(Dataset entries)
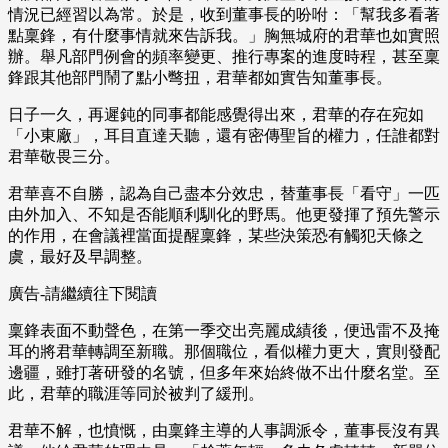
情況已經習以為常。於是，收到董事長的吩咐：「幫我多看著
點稟鋒，有什麼事情就來告訴我。」胸無城府的君華也如實照
辦。舉凡部門例會的頻率變更、推行專案的進度時程，甚至稟
鋒跟其他部門鬧了點小彆扭，君華都如實告知董事長。
日子一久，再遲鈍的同事都能感覺得出來，君華的存在宛如
「小東廠」，耳目直達天聽，還有密傳聖旨的權力，任誰都對
君華敬畏三分。
君華喜不自勝，認為自己盡本分效忠，替董事長「看守」一匹
由外加入、不知是否能順利馴化的野馬。他更發揮了預先警示
的作用，在會議裡當面提醒稟鋒，某些決策恐有觸犯天條之
虞，最好及早調整。
廣告-請繼續往下閱讀
稟鋒表面不動聲色，在第一季交出亮麗成績後，便迅雷不及掩
耳的將君華轉調至新職。那個職位，看似權力更大，實則發配
邊疆，雖打著研發的名號，但多年來始終做不出什麼名堂。至
此，君華的職涯等同於被判了緩刑。
君華不解，也憤慨，由稟鋒主導的人事調派令，董事長沒有異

**Task description:**
Reproduce the text of the listing with each "董事長" switched to "總經理" and everything else unchanged. Leave the pictures out.

**Answer box:**
情況已經習以為常。於是，收到總經理的吩咐：「幫我多看著
點稟鋒，有什麼事情就來告訴我。」胸無城府的君華也如實照
辦。舉凡部門例會的頻率變更、推行專案的進度時程，甚至稟
鋒跟其他部門鬧了點小彆扭，君華都如實告知總經理。
日子一久，再遲鈍的同事都能感覺得出來，君華的存在宛如
「小東廠」，耳目直達天聽，還有密傳聖旨的權力，任誰都對
君華敬畏三分。
君華喜不自勝，認為自己盡本分效忠，替總經理「看守」一匹
由外加入、不知是否能順利馴化的野馬。他更發揮了預先警示
的作用，在會議裡當面提醒稟鋒，某些決策恐有觸犯天條之
虞，最好及早調整。
廣告-請繼續往下閱讀
稟鋒表面不動聲色，在第一季交出亮麗成績後，便迅雷不及掩
耳的將君華轉調至新職。那個職位，看似權力更大，實則發配
邊疆，雖打著研發的名號，但多年來始終做不出什麼名堂。至
此，君華的職涯等同於被判了緩刑。
君華不解，也憤慨，由稟鋒主導的人事調派令，總經理沒有異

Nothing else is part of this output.